I am looking for software for hard disks with good extensive manuals to learn from about disks. Software for repairing MBR, regenerating hard disks, restoring data etc. It could be several programs not just one that deliver good manuals. I know there are lots of software applications for hdd but most of them have very skimpy manuals (ex. MBR work, MBR tool). Could you suggest some software applications that would suit me? Or maybe I should use some book - and after reading I would expand my knowledge and be able to use HDD tools and also be knowledgeable about hard drive disks.
I seldom know how to use options in such software applications :(

thx

TheFu
May 28th, 2016, 02:48 AM
There are data forensics/recovery classes taught all over the world. Perhaps that is what you seek? Scott over at MyHardDriveDied is great at this.

MBR is dead. Need to learn about GPT. Most of this stuff is covered nicely in the wikipedia articles. Reading those would get you well beyond what 99% of all IT people know.

Some topics:
* GPT
* MBR
* Disk Sectors
* file systems - in general and learn about the specific ones you use (ext2/3/4, NTFS, xfat, fat32, zfs, btrfs, etc.... )
* logical volume managers
* and of course the manpages for each of the tools you use - gparted, parted, fdisk, dd, ddrescue, testdisk, photorec ....

However, it is usually 10000x easier just to have good backups than to gain all this knowledge. Backups can solve so many issues that data recovery cannot, unless you plan to make a living doing these things, if that is the case, get thee to a data forensics class.

Of course, since all of this software is F/LOSS, you should get the source code and look through it. There's nothing like looking at the code to learn more about how this stuff works.

oldfred
May 28th, 2016, 05:02 AM
The author of gdisk has a lot of info on his site.
See all the pages on his site:
GPT fdisk Tutorial - user srs5694 in forums
http://ubuntuforums.org/showthread.php?t=1439794
http://www.rodsbooks.com/gdisk/
http://www.rodsbooks.com/gdisk/sgdisk-walkthrough.html

Also TestDisk.
Testdisk Instructions
http://www.cgsecurity.org/wiki/TestDisk_Step_By_Step
http://www.cgsecurity.org/wiki/Menu_Analyse
http://www.cgsecurity.org/wiki/TestDisk:_undelete_file_for_NTFS

mastablasta
May 28th, 2016, 08:25 AM
for work with disks, the disks should often be unmounted.
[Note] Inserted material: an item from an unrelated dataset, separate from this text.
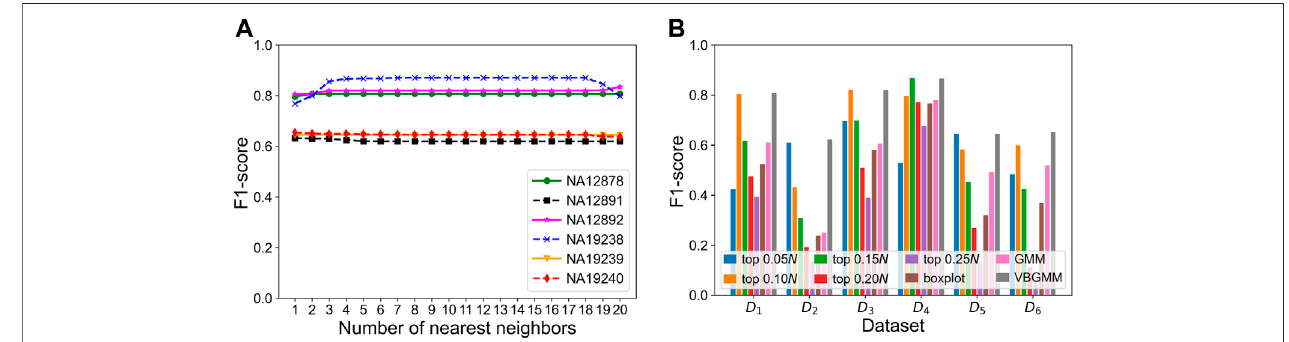
FIGURE 6 | Performance of the KNNCNV in terms of F1-score on the six real datasets. (A) Performance of our method with different the number of nearest neighbors,where1 – 20denote0.05 ,0.10 ,0.15 N , ... ,0.95 N ,and1.00 N ,respectively. (B) Resultwithdifferentthresholdselectionstrategiesundertheframeworkofour method, where D 1 - D 6 denote NA12878, NA12891, NA12892, NA19238, NA19239, and NA19240, respectively. Additionally, the ‘ top n ’ represents a simple threshold scheme, and n belongs to the set {0.05 , 0.10, 0.15, 0.20 , 0.25 N }. Speci fi cally, after the outlier scores are ranked in descending order, the scheme treats the genome segments corresponding to the fi rst n scores as CNVs. Note that 1 – 20 and n are rounded down, and N is the number of genome segments.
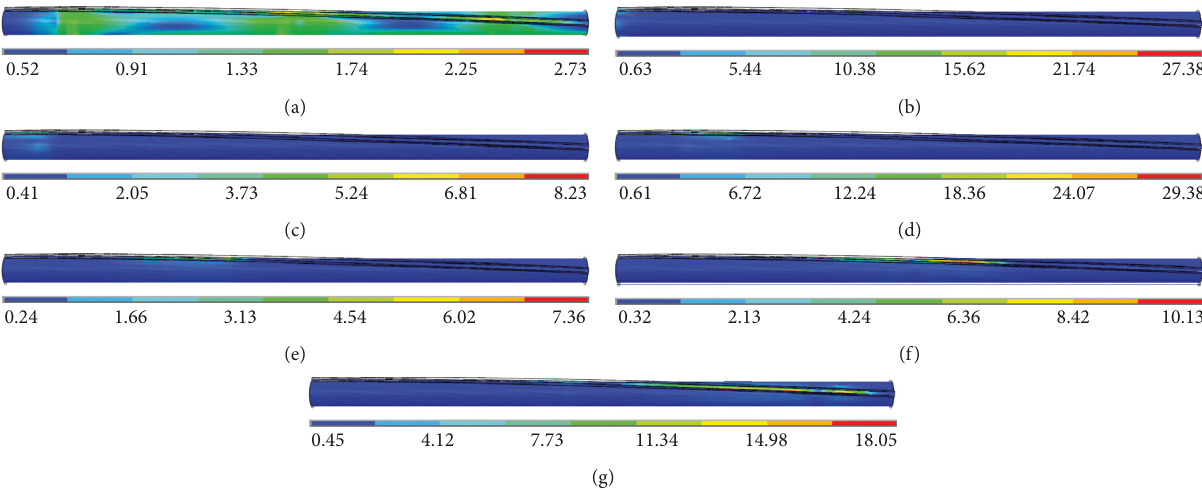
Figure 8: von Mises stress distribution of the inner surface under dynamic pressure in different time periods. (a) 30ms. (b) 40 ms. (c)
have a look at various rescue distributions such as Ultimateboot CD, Hyren's boot cd and more.

the aplicaitons are preety easy to use and often self explanatory. if not the menues and guidance is enough to use them.

yoshii
May 28th, 2016, 10:21 PM
Personally i disagree that MBR is dead. MBR-BIOS/Legacy Mode still exists in many modern-built computers and some distros such as Puppy Linux still rely upon it.
And most flash drives are still formatted as MBR/FAT32 also.

But of course I digress from the main topic.